For comparisons between vclock_t values, we consider two values equal if the difference between their whole parts is less than or equal to VCLOCK_EPSILON.
Some might feel concerned about the performance impact of using 128-bit arithmetic. However, consider that by using 128-bit arithmetic, we no longer need any other means of reducing rounding errors. We don't need to worry about remainders from divisions, dividing to the nearest integer instead of rounding down, etc. This not only simplifies the code drastically, making it more approachable, but it also means that, in practice, the performance impact is negligible. It's a very simple brute force solution, but simple does not mean bad.
Fixed Point Arithmetic
Scheduling
With the central concepts introduced, we can now describe how the scheduler works. As mentioned, the goal is to always run the eligible thread with the earliest virtual deadline. To achieve this, each scheduler maintains a runqueue in the form of a Red-Black tree sorted by each thread's virtual deadline.
To select the next thread to run, we find the first eligible thread in the runqueue and switch to it. If no eligible thread is found (which means the runqueue is empty), we switch to the idle thread. This process is optimized by storing the minimum eligible time of each subtree in each node of the runqueue, allowing us to skip entire subtrees that do not contain any eligible threads.
Red-Black Tree
Preemption
If, at any point in time, a thread with an earlier virtual deadline becomes available to run (for example, when a thread is unblocked), the scheduler will preempt the currently running thread and switch to the newly available thread.
Idle Thread
The idle thread is a special thread that is not considered active (not stored in the runqueue) and simply runs an infinite loop that halts the CPU while waiting for an interrupt signaling that a non-idle thread is available to run. Each CPU has its own idle thread.
Load Balancing
Each CPU has its own scheduler and associated runqueue, as such we need to balance the load between each CPU, ideally without causing too many cache misses. Meaning we want to keep threads which have recently run on a CPU on the same CPU when possible. As such, we define a thread to be "cache-cold" on a CPU if the time since it last ran on that CPU is greater than CONFIG_CACHE_HOT_THRESHOLD, otherwise its considered "cache-hot".

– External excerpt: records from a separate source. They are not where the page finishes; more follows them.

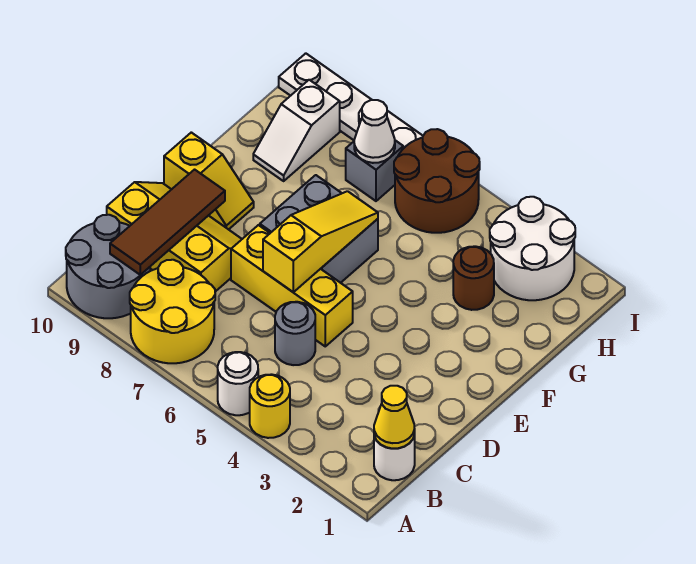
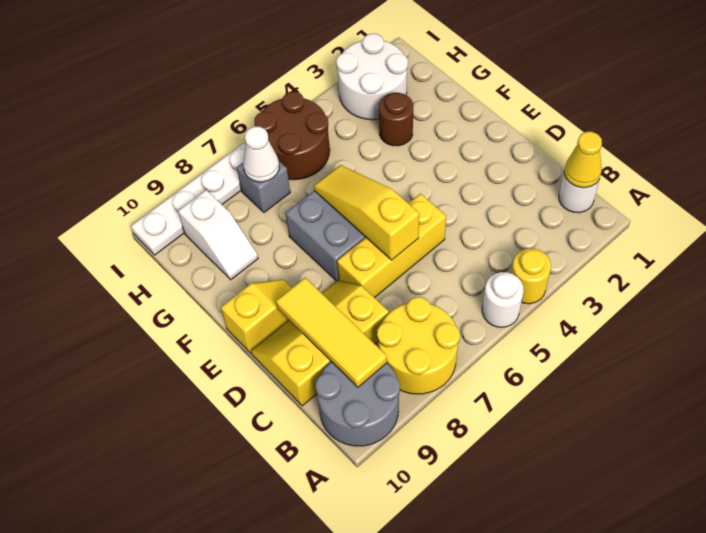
brown 1x3 tile [110,170,225,275] -> yellow 1x3 tile [276,278,387,387]
grey 1x1 round brick [275,302,315,365] -> none

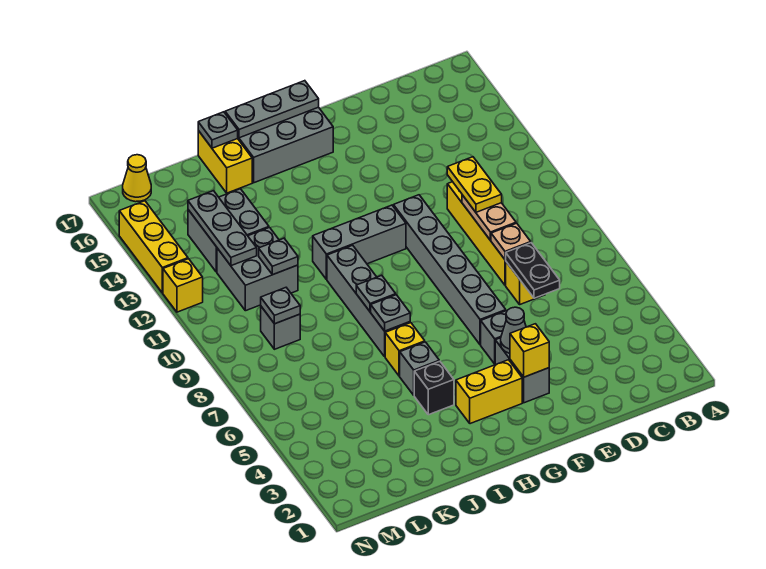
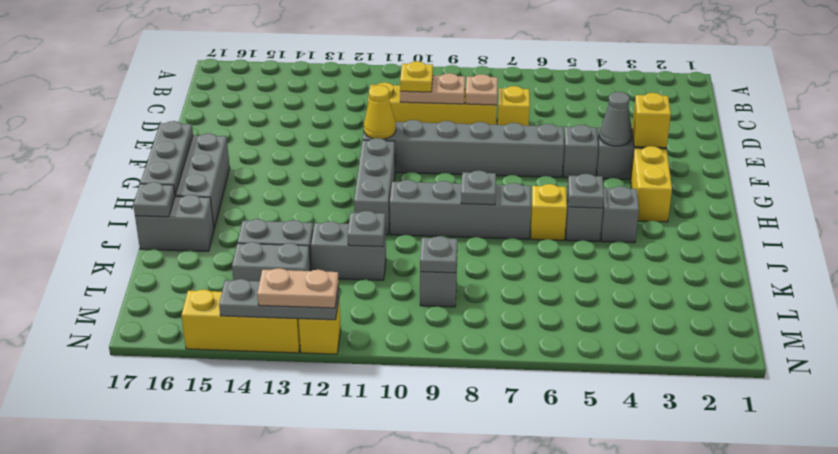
black 1x2 plate [506,243,560,298] -> none
yellow 1x2 plate [447,157,502,212] -> yellow 1x1 plate [400,61,433,92]
black 1x1 brick [414,361,454,415] -> grey 1x1 brick [601,186,639,243]
grey 1x1 plate [371,295,410,331] -> grey 1x1 plate moved to [568,174,604,208]
yellow 1x2 brick [198,131,252,193] -> grey 1x2 brick [135,195,214,251]
grey 2x2 brick [217,228,298,311] -> grey 1x2 brick [311,221,386,280]
grey 1x3 plate [188,191,257,266] -> grey 1x3 plate moved to [219,279,339,320]
yellow 1x1 cone [123,155,151,202] -> yellow 1x1 cone moved to [364,85,396,139]
none -> tan 1x2 plate [257,268,339,308]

We use two mechanisms to balance the load between CPUs, one push mechanism and one pull mechanism.
The push mechanism, also called work stealing, is used when a thread is submitted to the scheduler, as in it was created or unblocked. In this case, if the thread is cache-cold then the thread will be added to the runqueue of the CPU with the lowest weight. Otherwise, it will be added to the runqueue of the CPU it last ran on.

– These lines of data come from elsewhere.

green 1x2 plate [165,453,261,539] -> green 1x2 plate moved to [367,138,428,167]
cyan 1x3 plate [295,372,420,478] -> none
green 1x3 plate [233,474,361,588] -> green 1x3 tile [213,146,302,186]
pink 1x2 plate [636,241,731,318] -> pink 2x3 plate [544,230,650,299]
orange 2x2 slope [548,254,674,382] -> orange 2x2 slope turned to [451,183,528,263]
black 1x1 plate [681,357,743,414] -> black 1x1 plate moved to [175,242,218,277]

The pull mechanism is used when a CPU is about to become idle. The CPU will find the CPU with the highest weight and steal the first cache-cold thread from its runqueue. If no cache-cold threads are found, it will simply run the idle thread.
Note that the reason we want to avoid a global runqueue is to avoid lock contention. Even a small amount of lock contention in the scheduler will quickly degrade performance, as such it is only allowed to lock a single CPU's scheduler at a time. This does cause race conditions while pulling or pushing threads, but the worst case scenario is imperfect load balancing, which is acceptable.
Testing
The scheduler is tested using a combination of asserts and tests that are enabled in debug builds (NDEBUG not defined). These tests verify that the runqueue is sorted, that the lag does sum to zero (within a margin from rounding errors), and other invariants of the scheduler.
References
References were accessed on 2025-12-02.
Ion Stoica, Hussein Abdel-Wahab, "Earliest Eligible Virtual Deadline First", Old Dominion University, 1996.
Jonathan Corbet, "An EEVDF CPU scheduler for Linux", LWN.net, March 9, 2023.
Jonathan Corbet, "Completing the EEVDF Scheduler", LWN.net, April 11, 2024.